Re: suggestions for strategy on dealing with plain text ...

From: Nelson H. F. Beebe (beebe@math.utah.edu)
Date: Sat May 10 2003 - 08:30:21 EDT

  • Next message: Bob_Hallissy@sil.org: "RE: suggestions for strategy on dealing with plain text in potentially any (unspecified) encoding?"

    Ben Dougall <bend@freenet.co.uk> asks on 10 May 2003 10:56 about the
    problem of recognizing the encoding of untagged plain text.

    This note is to point out that considerable work has already been done
    on this in the MULE (multi-lingual emacs) extensions to the GNU Emacs
    text editor; they are available in the separate leim-x.y.z
    distribution at

            ftp://ftp.gnu.org/gnu/emacs/

    since 17-Sep-1997 for emacs-20.1 and later. Simply put, if in an
    otherwise-empty directory, you do

            tar xfz emacs-x.y.z.tar.gz
            tar xfz leim-x.y.z.tar.gz
            cd emacs-x.y.z
            ./configure && make all check install

    you'll get an emacs with MULE support.

● Direction A
In the records, from the line with "family: Nymphalidae" up to and including the line with "genus: Anthophora", rename "phylum" to "division" and reproduce those lines with everything else unchanged.
The text and the records have nothing to do with each other.

● Records for this task
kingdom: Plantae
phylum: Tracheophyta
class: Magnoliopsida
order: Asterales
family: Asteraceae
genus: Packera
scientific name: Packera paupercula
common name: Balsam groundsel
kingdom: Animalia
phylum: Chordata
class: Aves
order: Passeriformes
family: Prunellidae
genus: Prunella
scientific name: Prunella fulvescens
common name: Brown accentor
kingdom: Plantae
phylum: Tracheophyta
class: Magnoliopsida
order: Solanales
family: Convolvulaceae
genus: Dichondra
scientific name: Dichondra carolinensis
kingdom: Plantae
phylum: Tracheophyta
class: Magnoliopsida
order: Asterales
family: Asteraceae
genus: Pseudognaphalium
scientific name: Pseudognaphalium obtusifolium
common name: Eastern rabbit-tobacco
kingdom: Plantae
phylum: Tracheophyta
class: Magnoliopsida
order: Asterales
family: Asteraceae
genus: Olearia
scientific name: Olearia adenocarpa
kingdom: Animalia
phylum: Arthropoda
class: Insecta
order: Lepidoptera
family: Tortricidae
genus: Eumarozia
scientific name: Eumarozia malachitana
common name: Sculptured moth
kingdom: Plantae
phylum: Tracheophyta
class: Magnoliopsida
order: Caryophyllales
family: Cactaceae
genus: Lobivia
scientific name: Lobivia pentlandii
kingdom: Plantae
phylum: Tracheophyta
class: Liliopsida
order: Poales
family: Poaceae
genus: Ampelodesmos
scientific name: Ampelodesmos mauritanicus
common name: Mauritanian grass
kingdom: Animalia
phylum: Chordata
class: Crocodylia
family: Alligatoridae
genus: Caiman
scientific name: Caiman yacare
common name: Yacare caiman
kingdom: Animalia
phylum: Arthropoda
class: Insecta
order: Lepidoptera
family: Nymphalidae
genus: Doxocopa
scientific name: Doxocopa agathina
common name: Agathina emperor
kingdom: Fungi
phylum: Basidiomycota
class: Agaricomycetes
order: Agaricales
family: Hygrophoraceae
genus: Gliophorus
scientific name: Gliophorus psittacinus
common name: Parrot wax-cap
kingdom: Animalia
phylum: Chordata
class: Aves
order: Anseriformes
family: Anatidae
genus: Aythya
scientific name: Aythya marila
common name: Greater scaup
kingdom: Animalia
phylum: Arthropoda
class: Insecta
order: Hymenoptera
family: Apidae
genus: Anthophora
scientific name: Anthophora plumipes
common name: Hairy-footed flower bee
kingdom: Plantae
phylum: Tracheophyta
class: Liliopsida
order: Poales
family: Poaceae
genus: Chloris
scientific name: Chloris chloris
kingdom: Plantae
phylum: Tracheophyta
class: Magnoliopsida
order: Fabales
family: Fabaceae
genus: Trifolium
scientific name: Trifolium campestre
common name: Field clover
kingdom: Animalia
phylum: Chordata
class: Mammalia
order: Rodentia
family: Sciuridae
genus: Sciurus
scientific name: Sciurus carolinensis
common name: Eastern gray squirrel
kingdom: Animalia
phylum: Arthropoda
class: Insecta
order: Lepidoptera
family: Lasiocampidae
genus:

● Direction B
According to the post on recognizing the encoding of plain text, since what date has the leim distribution been available for emacs-20.1 and later?

● Expected output A
family: Nymphalidae
genus: Doxocopa
scientific name: Doxocopa agathina
common name: Agathina emperor
kingdom: Fungi
division: Basidiomycota
class: Agaricomycetes
order: Agaricales
family: Hygrophoraceae
genus: Gliophorus
scientific name: Gliophorus psittacinus
common name: Parrot wax-cap
kingdom: Animalia
division: Chordata
class: Aves
order: Anseriformes
family: Anatidae
genus: Aythya
scientific name: Aythya marila
common name: Greater scaup
kingdom: Animalia
division: Arthropoda
class: Insecta
order: Hymenoptera
family: Apidae
genus: Anthophora

● Expected output B
17-Sep-1997